It's great to see people picking up Tai Chi. I love the art and have practiced it for many years.However, Tai Chi is a deep practice and it can be easy for one to get lost in the beginning. I was thinking of what I'd tell myself if I could go back to when I started.

Find a good teacher. They should be able to explain and show the movements well. If your teachers movements are coarse or abrupt that should raise questions. When explaining what certain movements are for there should be a balance between grand concepts (cultivating chi, uniting movement and intent, etc) and very tangible examples (opening the hips, developing balance by conditioning muscles, aligning the body to negate physical force, etc.). If the instructor spends a lot of time talking about extraordinary abilities or talents they developed but can't show you, this is again questionable.

Look for slow flowing movements without changes in tempo (except for the Chen form). A solid, always relaxed stance in another good sign. Also key is that every movement in Tai Chi should be connected, whole body movements. The waist (center, or Tan Tien) is the initiator and drive behind everything we do.

Cultivate a daily practice. Whether it's ten minutes or two hours, do what works but do it everyday. Your Tai Chi time should be as integral and unquestioned an activity as brushing your teeth.

The next thing I'd say is, take your time. Tai Chi is a life long process and every step along the way is enjoyable. It's never quantity of movement that matters with the Internal Arts. Far better to deeply know a couple of postures from the form and train them several times a day than to superficially know a (or multiple) whole forms and run through them every day. You will have a much more satisfying experience from the deeper practice.
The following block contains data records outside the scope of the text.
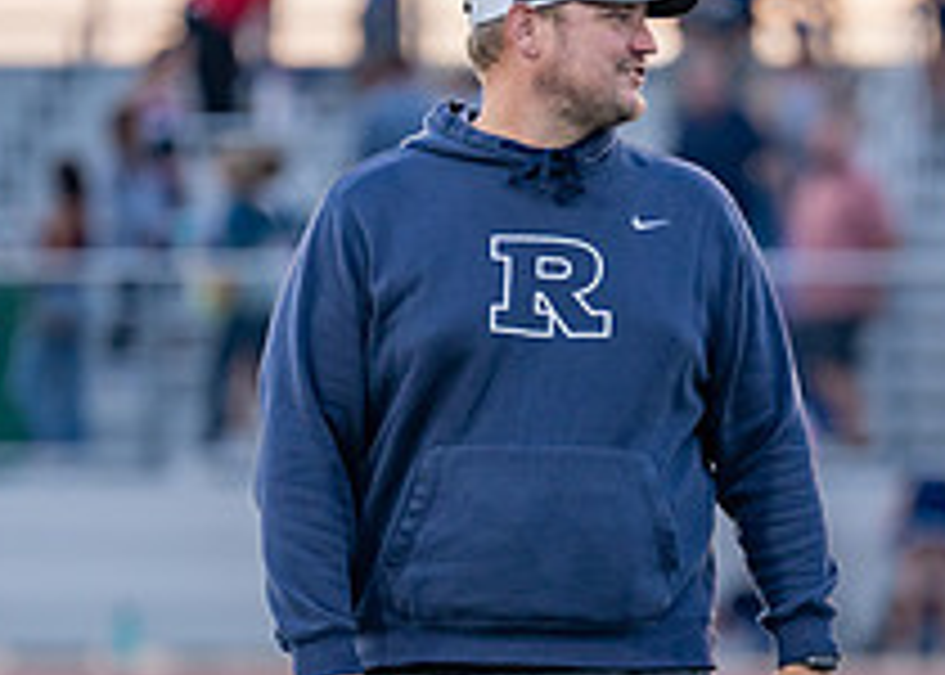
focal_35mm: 594
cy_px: 585
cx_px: 626
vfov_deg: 2.4
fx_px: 15942
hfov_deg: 3.4
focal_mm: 200
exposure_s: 1/640
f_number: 2.8
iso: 400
Finally, I would say practice Yichuan (standing meditation) as well. There are specific Yichaun postures or you can use any posture from the Tai Chi form as your standing meditation. Yichaun is incredibly valuable both in priming your mind for the practice and developing the ability to relax and root your body. Try it out by holding a posture for ten minutes; smooth, long breaths into the abdomen; gaze off over the horizon; all of the joints relaxed and open; whenever a thought or distraction comes up, let it go and come back to watch the breath. Stand through discomfort but not through pain. If you start to shake that's great; it's your body shedding deep stored tension. If ten minutes is too much at first, no problem, start with five, or two. As your stand becomes easier, follow that retreating limit and let yourself stand longer.

You should feel challenged by your practice but enjoy every minute of it.